• _Work to complete_: Transcribe the entries below exactly, starting with the line that has "(IHC) photomicrograph of" and stopping after the line that has "histopathology image shows"; no pictures belong in the copy.

• _Input records_:
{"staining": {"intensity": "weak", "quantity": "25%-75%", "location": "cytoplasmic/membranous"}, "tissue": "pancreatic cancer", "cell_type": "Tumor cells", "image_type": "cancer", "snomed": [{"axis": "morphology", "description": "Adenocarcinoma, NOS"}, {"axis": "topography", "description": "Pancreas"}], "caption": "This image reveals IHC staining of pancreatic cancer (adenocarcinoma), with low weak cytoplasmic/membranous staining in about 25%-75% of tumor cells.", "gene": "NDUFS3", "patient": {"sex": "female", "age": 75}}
--
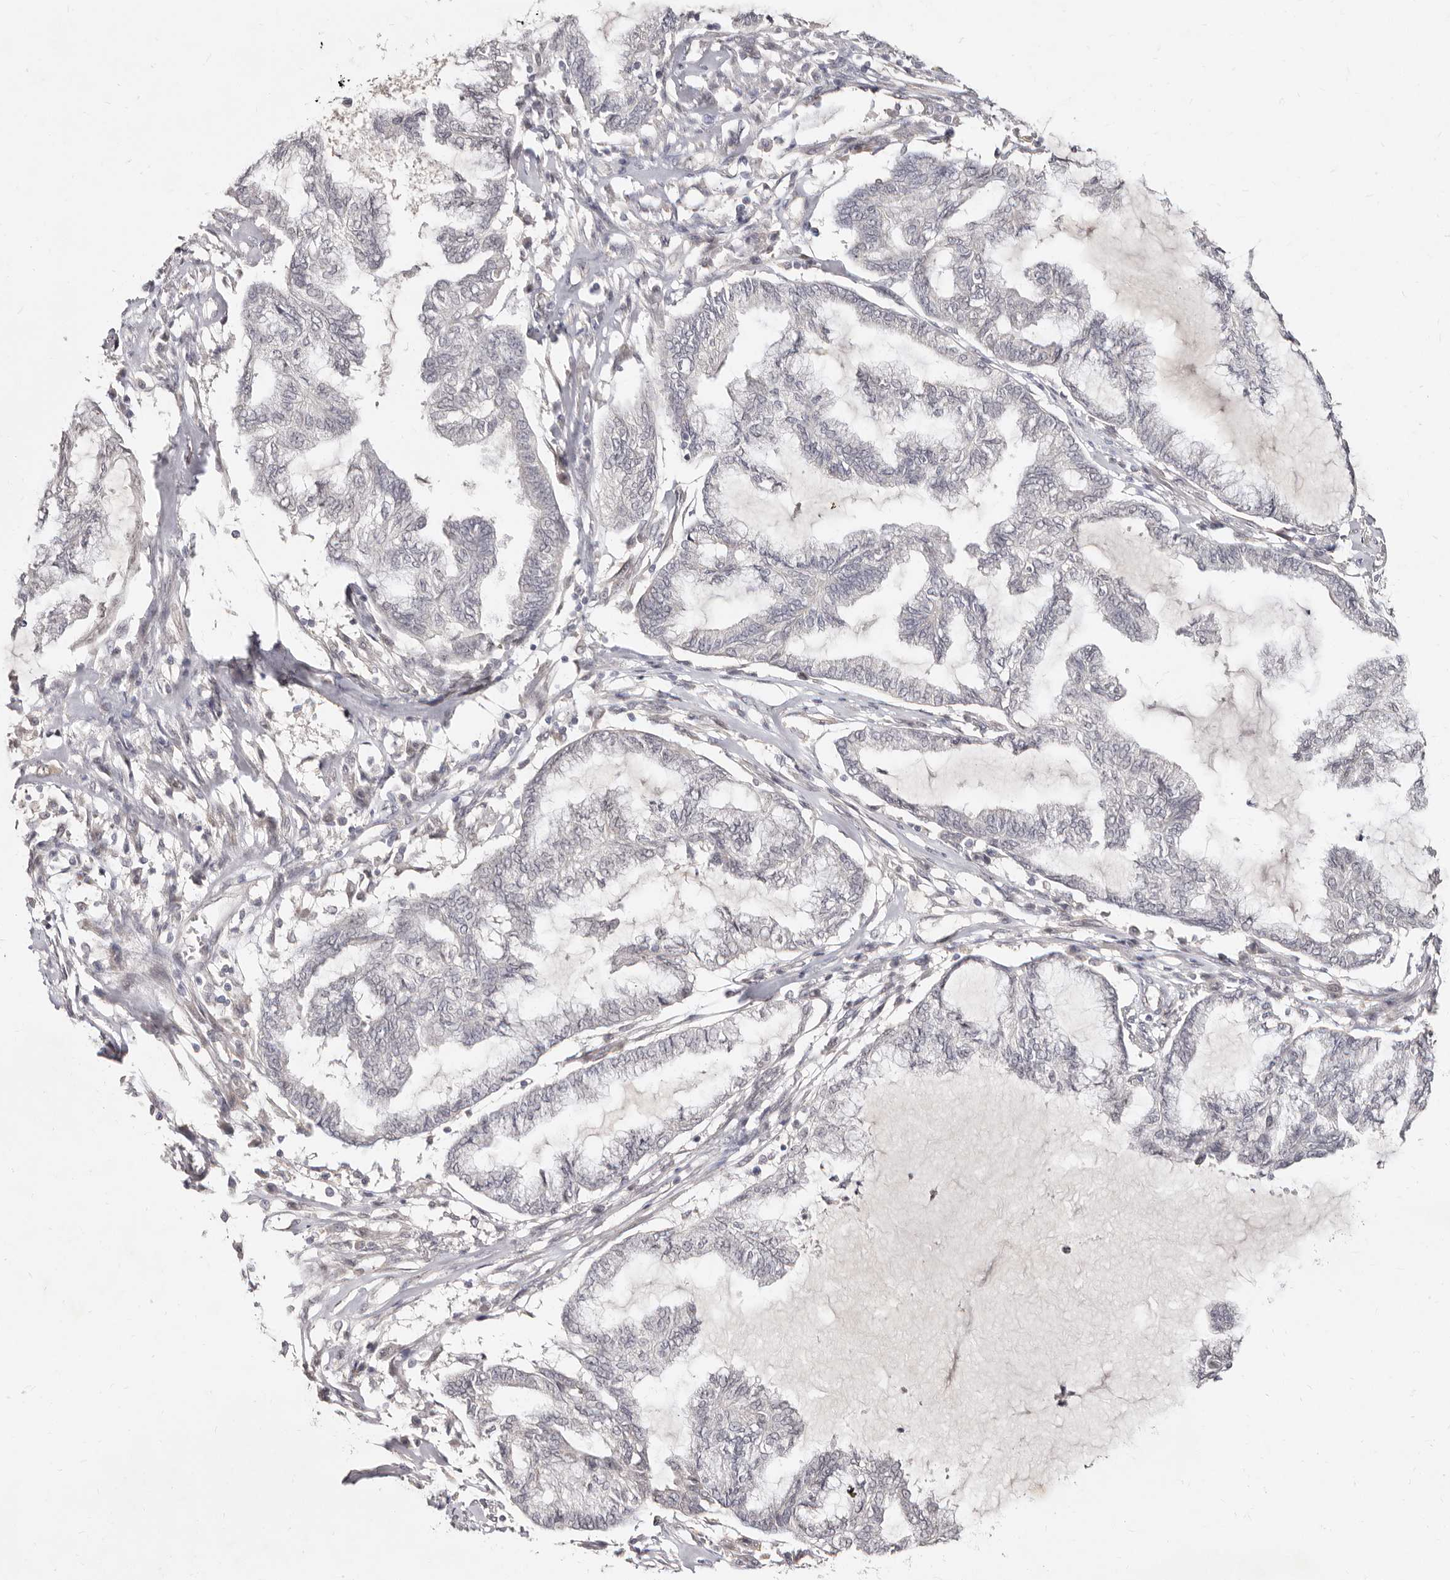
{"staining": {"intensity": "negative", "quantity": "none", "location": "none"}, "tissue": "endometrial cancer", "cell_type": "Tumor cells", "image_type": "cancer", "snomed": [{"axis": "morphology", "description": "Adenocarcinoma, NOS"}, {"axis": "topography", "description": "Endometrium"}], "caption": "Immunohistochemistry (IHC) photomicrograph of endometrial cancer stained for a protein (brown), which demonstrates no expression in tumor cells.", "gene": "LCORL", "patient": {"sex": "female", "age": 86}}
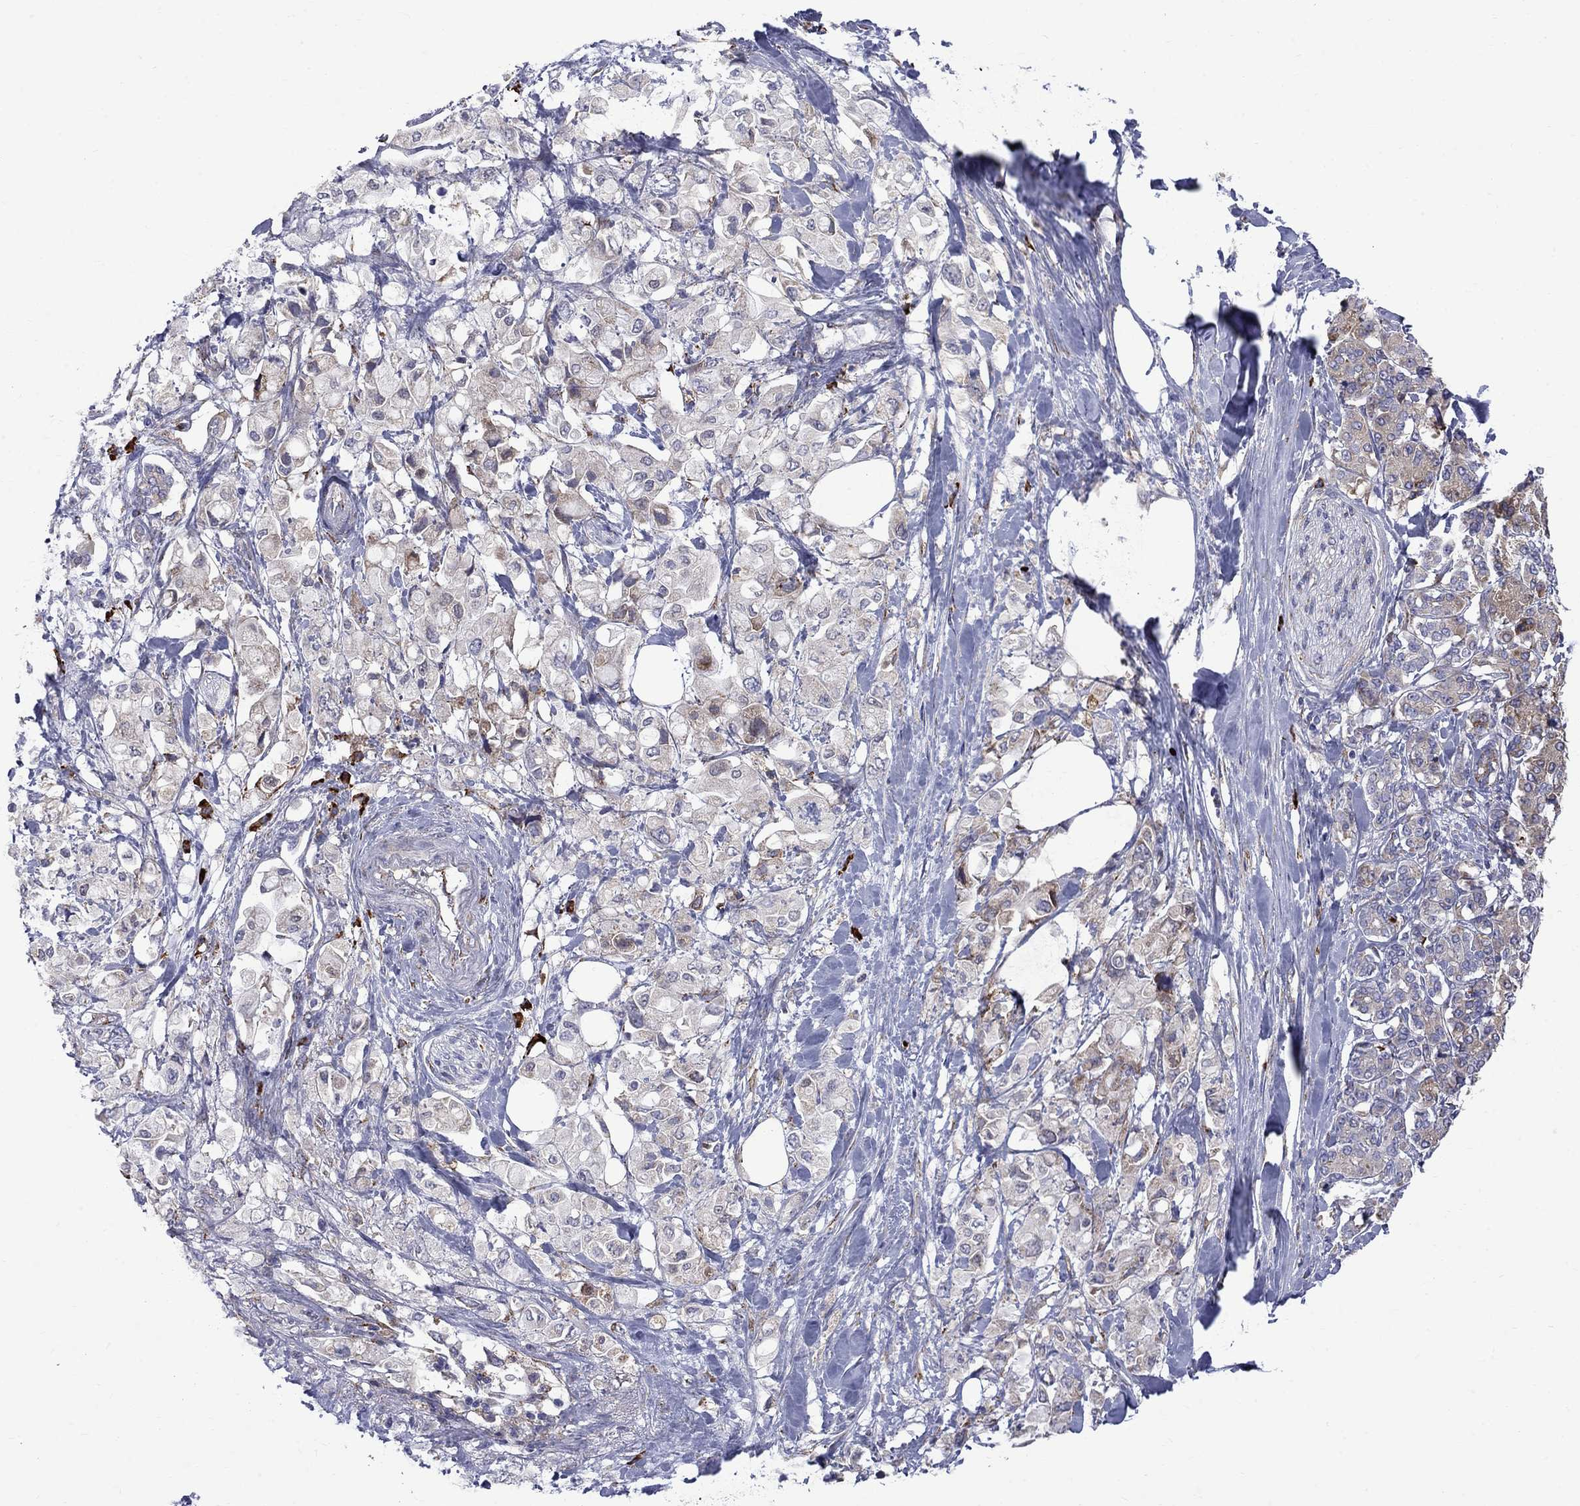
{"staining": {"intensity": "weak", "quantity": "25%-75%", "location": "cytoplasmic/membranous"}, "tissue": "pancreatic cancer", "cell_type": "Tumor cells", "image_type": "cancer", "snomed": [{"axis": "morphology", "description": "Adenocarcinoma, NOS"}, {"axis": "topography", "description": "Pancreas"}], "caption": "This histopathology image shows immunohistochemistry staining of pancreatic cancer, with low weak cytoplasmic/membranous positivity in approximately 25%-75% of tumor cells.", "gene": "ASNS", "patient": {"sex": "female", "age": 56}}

• _Exercise solution_:
{"staining": {"intensity": "negative", "quantity": "none", "location": "none"}, "tissue": "endometrial cancer", "cell_type": "Tumor cells", "image_type": "cancer", "snomed": [{"axis": "morphology", "description": "Adenocarcinoma, NOS"}, {"axis": "topography", "description": "Endometrium"}], "caption": "Immunohistochemistry (IHC) photomicrograph of endometrial cancer stained for a protein (brown), which demonstrates no expression in tumor cells.", "gene": "LCORL", "patient": {"sex": "female", "age": 86}}
{"staining": {"intensity": "weak", "quantity": "25%-75%", "location": "cytoplasmic/membranous"}, "tissue": "pancreatic cancer", "cell_type": "Tumor cells", "image_type": "cancer", "snomed": [{"axis": "morphology", "description": "Adenocarcinoma, NOS"}, {"axis": "topography", "description": "Pancreas"}], "caption": "This histopathology image shows immunohistochemistry staining of pancreatic cancer, with low weak cytoplasmic/membranous positivity in approximately 25%-75% of tumor cells.", "gene": "ASNS", "patient": {"sex": "female", "age": 56}}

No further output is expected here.